Many spurn the solution to obesity: eat less and exercise. This solution sounds easy, but in fact the treatment of obesity is very difficult and patient management is limited, because it is underpinned by the need to reduce food intake, which is hard to achieve, and the virtual absence of drug therapy. Current treatment of obesity is therefore comparable to that of hypertension or diabetes in the 1950s: fight bad eating habits (both quantitatively and qualitatively) and encourage exercise.

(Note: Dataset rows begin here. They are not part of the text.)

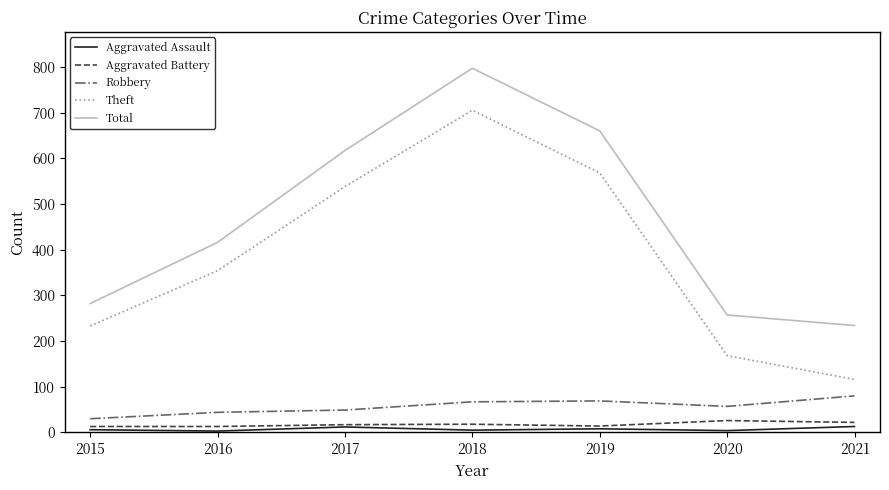

True or false: Aggravated Assault has a value of 6 at 2015.

True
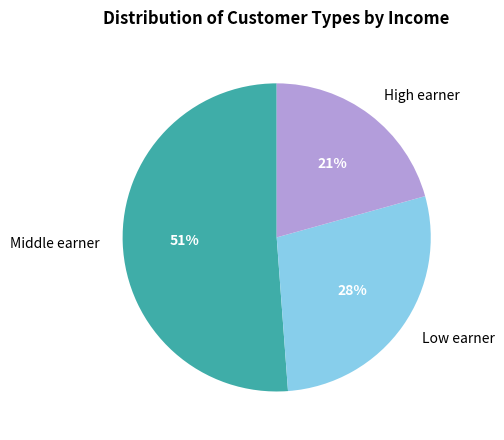

Is it true that Middle earner is 61% of the pie?

False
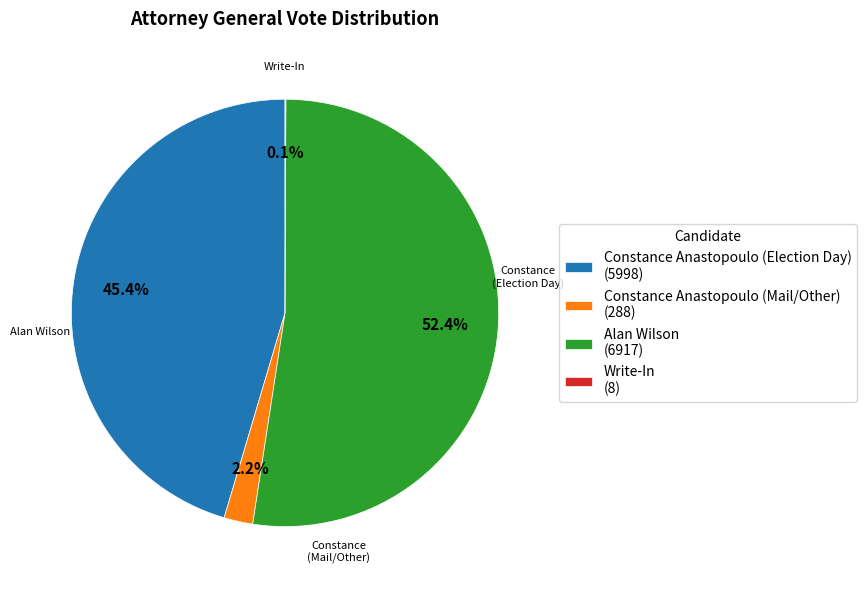

What percentage do Constance Anastopoulo (Mail/Other) (288) and Alan Wilson (6917) together represent?

54.5%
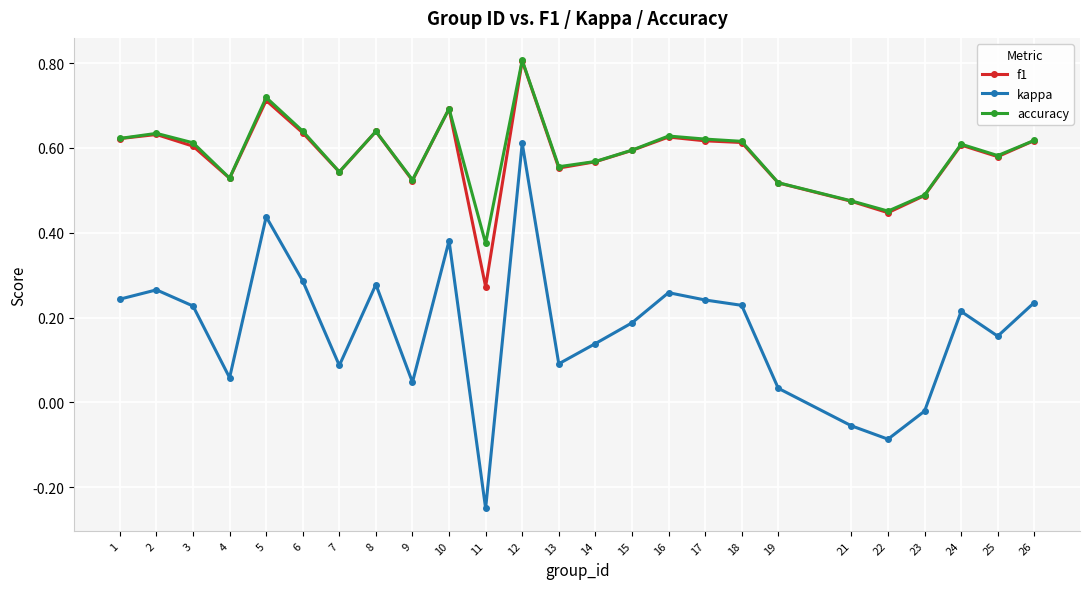

Which series has the widest spread of values?

kappa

It is also necessary to develop new medicinal approaches, and only scientific and medical research can help identify leads to new drugs that target, for example, neurones controlling food intake or a particular mechanism that mediates the oxidation of glucose, fatty acids and amino acids. Much light remains to be cast on the neuronal networks involved, catabolic and anabolic pathways, mechanisms determining the appearance of preadipocytes, and so forth. The study in their natural environment of animals that show large changes in feeding habits and in adiposity may also throw up a few surprises. There is work here for everyone: physicians, sociologists, epidemiologists, ethologists, nutritionists, anthropologists, anatomists, physiologists, biochemists, ecologists, geneticists, neurobiologists, pharmacologists, chemists, as well as town planners, historians and philosophers. Political and medical authorities must also act, as they have started to do, in France, by launching the National Nutrition and Health Program (PNNS). In the framework of the PNNS, the French Food Safety Agency (AFSSA) and the National Institute for Prevention and Health Education (INPES) have just launched a campaign aimed at curbing the rise in child obesity.